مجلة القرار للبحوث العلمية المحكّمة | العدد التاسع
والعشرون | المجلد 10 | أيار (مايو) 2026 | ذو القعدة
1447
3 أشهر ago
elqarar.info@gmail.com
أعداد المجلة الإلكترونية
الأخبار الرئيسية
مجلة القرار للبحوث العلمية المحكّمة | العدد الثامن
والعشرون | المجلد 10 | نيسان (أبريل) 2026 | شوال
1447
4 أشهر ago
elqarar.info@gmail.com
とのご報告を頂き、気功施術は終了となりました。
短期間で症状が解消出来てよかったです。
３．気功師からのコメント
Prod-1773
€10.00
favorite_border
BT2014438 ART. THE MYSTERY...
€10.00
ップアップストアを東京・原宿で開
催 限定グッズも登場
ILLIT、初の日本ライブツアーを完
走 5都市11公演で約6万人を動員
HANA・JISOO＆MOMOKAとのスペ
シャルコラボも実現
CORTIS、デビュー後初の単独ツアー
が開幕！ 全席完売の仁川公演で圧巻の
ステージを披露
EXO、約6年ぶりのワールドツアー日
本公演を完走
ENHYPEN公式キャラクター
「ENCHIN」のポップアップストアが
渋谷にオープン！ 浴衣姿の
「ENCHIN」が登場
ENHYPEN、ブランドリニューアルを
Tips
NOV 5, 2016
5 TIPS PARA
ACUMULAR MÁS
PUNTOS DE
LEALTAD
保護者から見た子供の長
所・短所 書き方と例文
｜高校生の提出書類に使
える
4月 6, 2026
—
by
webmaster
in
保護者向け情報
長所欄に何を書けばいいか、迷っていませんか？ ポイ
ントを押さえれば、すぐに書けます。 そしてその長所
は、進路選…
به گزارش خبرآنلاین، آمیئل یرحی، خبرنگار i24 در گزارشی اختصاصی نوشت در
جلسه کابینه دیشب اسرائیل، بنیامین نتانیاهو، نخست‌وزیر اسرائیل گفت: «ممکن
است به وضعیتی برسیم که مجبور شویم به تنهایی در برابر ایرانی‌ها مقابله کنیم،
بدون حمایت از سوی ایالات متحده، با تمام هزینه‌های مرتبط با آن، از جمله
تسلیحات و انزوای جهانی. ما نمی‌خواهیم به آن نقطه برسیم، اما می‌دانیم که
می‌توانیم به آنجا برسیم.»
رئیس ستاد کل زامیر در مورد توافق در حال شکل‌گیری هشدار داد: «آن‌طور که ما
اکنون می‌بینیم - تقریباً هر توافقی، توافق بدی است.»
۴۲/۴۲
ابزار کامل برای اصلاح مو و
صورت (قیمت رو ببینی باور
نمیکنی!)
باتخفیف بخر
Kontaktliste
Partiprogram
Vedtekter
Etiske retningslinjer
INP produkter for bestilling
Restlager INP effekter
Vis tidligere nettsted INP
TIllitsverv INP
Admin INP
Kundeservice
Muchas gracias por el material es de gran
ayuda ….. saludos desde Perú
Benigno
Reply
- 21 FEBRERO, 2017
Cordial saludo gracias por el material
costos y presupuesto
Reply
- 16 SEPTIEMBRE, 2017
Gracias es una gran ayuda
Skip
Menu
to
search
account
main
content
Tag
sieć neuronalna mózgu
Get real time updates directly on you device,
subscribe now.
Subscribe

- - - - -

Task objective:
Please retype the rows from the very beginning through the line containing "می‌توانیم به آنجا", including that line.

Reply:
مجلة القرار للبحوث العلمية المحكّمة | العدد التاسع
والعشرون | المجلد 10 | أيار (مايو) 2026 | ذو القعدة
1447
3 أشهر ago
elqarar.info@gmail.com
أعداد المجلة الإلكترونية
الأخبار الرئيسية
مجلة القرار للبحوث العلمية المحكّمة | العدد الثامن
والعشرون | المجلد 10 | نيسان (أبريل) 2026 | شوال
1447
4 أشهر ago
elqarar.info@gmail.com
とのご報告を頂き、気功施術は終了となりました。
短期間で症状が解消出来てよかったです。
３．気功師からのコメント
Prod-1773
€10.00
favorite_border
BT2014438 ART. THE MYSTERY...
€10.00
ップアップストアを東京・原宿で開
催 限定グッズも登場
ILLIT、初の日本ライブツアーを完
走 5都市11公演で約6万人を動員
HANA・JISOO＆MOMOKAとのスペ
シャルコラボも実現
CORTIS、デビュー後初の単独ツアー
が開幕！ 全席完売の仁川公演で圧巻の
ステージを披露
EXO、約6年ぶりのワールドツアー日
本公演を完走
ENHYPEN公式キャラクター
「ENCHIN」のポップアップストアが
渋谷にオープン！ 浴衣姿の
「ENCHIN」が登場
ENHYPEN、ブランドリニューアルを
Tips
NOV 5, 2016
5 TIPS PARA
ACUMULAR MÁS
PUNTOS DE
LEALTAD
保護者から見た子供の長
所・短所 書き方と例文
｜高校生の提出書類に使
える
4月 6, 2026
—
by
webmaster
in
保護者向け情報
長所欄に何を書けばいいか、迷っていませんか？ ポイ
ントを押さえれば、すぐに書けます。 そしてその長所
は、進路選…
به گزارش خبرآنلاین، آمیئل یرحی، خبرنگار i24 در گزارشی اختصاصی نوشت در
جلسه کابینه دیشب اسرائیل، بنیامین نتانیاهو، نخست‌وزیر اسرائیل گفت: «ممکن
است به وضعیتی برسیم که مجبور شویم به تنهایی در برابر ایرانی‌ها مقابله کنیم،
بدون حمایت از سوی ایالات متحده، با تمام هزینه‌های مرتبط با آن، از جمله
تسلیحات و انزوای جهانی. ما نمی‌خواهیم به آن نقطه برسیم، اما می‌دانیم که
می‌توانیم به آنجا برسیم.»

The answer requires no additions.